Due to "budget constraints" -- 31 DMV offices are losing their driver's licenses examiners.
As John Archibald wrote in a column at AL.com, of the 10 Alabama counties with the highest percentage of non-white registered voters, eight will lose their driver's license bureaus.
Of the 10 that voted in the highest percentages for Barack Obama, eight of them had their offices closed.
And all five of the counties that voted most solidly democratic lost their driver license offices.
Which means that people within those majority-African American counties will need to travel to another county in order to get a driver's license, and that's a big problem for people who still need to register to vote.
Because the same Alabama Legislature that set up this voter suppression tactic also passed a bill in 2011 that requires all voters to have a photo ID.
This is almost certainly not a coincidence, it looks more like a concerted effort to suppress Black votes.
Alabama's Republican-controlled legislature is making it harder and harder for minorities and low-income people to get the type of photo ID that they will need in order to vote in the next elections.
But even if this isn't a targeted effort to suppress minority and low-income votes in the state, the end effect is that it fundamentally undermines our democracy by making it more difficult to register to vote in the counties that just lost their driver's license bureaus.
This bald-faced attempt to block minorities from voting should face a Justice Department investigation.

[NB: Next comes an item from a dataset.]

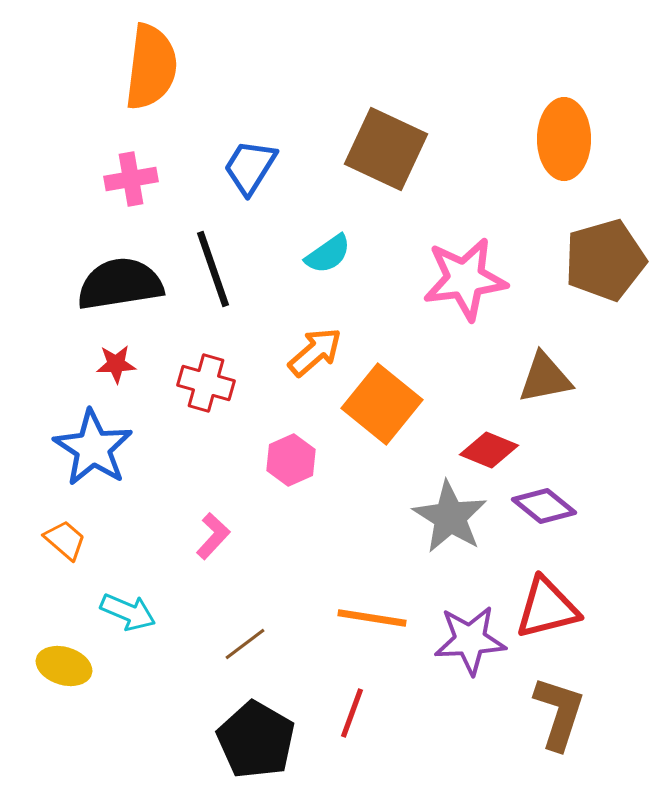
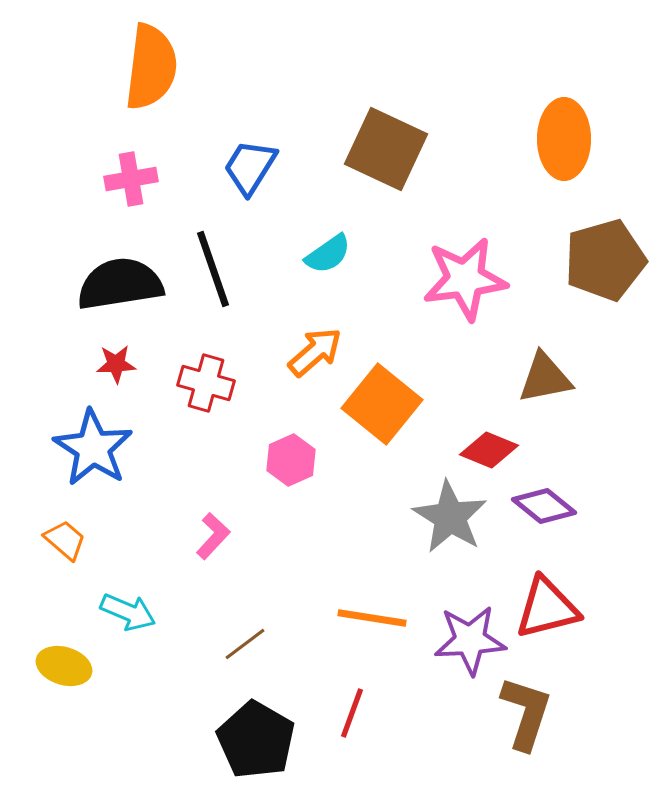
brown L-shape: moved 33 px left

The simple fact is, from 1965 until 2013, this move would have triggered a federal review under Section 4 of the Voting Rights Act.
Section 4 required states with a history of discrimination, like Alabama, to have any consequential changes in voting laws reviewed by the federal government.
But that part of the Voting Rights Act was struck down by the Supreme Court two years ago with the Shelby County v. Holder ruling, in which Chief Justice John Roberts argued that Section 4 was unnecessary because "things have changed dramatically" in the South since 1965.
With that pesky Voting Rights Act out of the way, for example, North Carolina Republican Gov. Pat McCrory and the Republican controlled North Carolina legislature passed sweeping changes to their voter registration laws.